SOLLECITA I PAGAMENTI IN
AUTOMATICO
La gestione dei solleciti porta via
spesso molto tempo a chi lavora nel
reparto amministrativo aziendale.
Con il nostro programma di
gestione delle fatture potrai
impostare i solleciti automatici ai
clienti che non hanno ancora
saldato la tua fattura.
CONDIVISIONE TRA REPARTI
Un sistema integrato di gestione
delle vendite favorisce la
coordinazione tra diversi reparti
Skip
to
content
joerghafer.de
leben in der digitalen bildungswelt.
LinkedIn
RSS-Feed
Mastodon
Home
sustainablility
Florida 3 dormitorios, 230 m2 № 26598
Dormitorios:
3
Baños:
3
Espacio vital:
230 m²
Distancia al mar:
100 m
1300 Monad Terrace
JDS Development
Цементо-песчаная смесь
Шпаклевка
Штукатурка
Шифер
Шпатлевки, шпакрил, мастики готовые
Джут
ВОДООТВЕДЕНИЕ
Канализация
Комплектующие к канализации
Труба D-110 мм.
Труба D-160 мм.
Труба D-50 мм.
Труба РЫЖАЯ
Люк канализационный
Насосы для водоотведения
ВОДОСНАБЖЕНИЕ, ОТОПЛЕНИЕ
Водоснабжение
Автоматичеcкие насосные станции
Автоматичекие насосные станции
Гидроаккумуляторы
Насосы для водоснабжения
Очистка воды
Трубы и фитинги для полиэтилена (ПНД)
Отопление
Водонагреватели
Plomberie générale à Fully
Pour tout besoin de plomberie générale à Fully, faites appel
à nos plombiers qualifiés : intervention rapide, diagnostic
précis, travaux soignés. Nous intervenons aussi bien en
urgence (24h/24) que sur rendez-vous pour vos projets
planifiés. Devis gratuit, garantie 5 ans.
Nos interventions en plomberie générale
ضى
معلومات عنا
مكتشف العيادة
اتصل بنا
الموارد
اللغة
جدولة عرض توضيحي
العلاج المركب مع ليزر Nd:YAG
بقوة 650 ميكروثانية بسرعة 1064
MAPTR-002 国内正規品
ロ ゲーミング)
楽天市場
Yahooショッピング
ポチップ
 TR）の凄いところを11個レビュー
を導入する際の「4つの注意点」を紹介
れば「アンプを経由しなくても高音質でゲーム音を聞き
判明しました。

****

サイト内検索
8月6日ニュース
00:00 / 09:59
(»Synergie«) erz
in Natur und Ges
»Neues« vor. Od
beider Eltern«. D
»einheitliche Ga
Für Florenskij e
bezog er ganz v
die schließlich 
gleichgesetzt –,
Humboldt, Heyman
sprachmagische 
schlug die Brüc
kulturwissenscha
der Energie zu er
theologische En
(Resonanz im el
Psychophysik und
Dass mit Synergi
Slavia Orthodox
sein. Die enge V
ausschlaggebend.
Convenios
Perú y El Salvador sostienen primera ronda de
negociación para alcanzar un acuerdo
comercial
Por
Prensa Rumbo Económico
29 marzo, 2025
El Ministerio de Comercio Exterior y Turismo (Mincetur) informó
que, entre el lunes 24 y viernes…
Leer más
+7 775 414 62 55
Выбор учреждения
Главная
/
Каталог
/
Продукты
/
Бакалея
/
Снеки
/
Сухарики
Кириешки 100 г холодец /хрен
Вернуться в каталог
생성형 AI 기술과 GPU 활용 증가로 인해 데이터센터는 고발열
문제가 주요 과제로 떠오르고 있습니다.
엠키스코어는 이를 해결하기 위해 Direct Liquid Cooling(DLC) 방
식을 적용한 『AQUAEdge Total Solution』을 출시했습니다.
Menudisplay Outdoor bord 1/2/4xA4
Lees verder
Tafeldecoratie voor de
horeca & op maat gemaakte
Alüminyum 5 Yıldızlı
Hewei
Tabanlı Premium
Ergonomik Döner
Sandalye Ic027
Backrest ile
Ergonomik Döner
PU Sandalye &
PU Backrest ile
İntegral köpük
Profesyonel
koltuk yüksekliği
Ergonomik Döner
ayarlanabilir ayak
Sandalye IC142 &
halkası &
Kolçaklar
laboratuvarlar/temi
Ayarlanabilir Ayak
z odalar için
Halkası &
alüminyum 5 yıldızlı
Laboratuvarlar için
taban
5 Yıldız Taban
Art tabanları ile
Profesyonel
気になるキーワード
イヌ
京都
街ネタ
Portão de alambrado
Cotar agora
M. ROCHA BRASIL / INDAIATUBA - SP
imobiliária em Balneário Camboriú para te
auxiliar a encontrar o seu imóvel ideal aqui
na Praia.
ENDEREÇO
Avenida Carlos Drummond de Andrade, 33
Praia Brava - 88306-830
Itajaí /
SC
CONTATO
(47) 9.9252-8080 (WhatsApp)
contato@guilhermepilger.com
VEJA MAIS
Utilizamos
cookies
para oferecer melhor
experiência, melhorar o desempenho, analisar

****

- [What you need to do]
Each line of the records that contains the string "Труба" must be copied.

- [Answer space]
Труба D-110 мм.
Труба D-160 мм.
Труба D-50 мм.
Труба РЫЖАЯ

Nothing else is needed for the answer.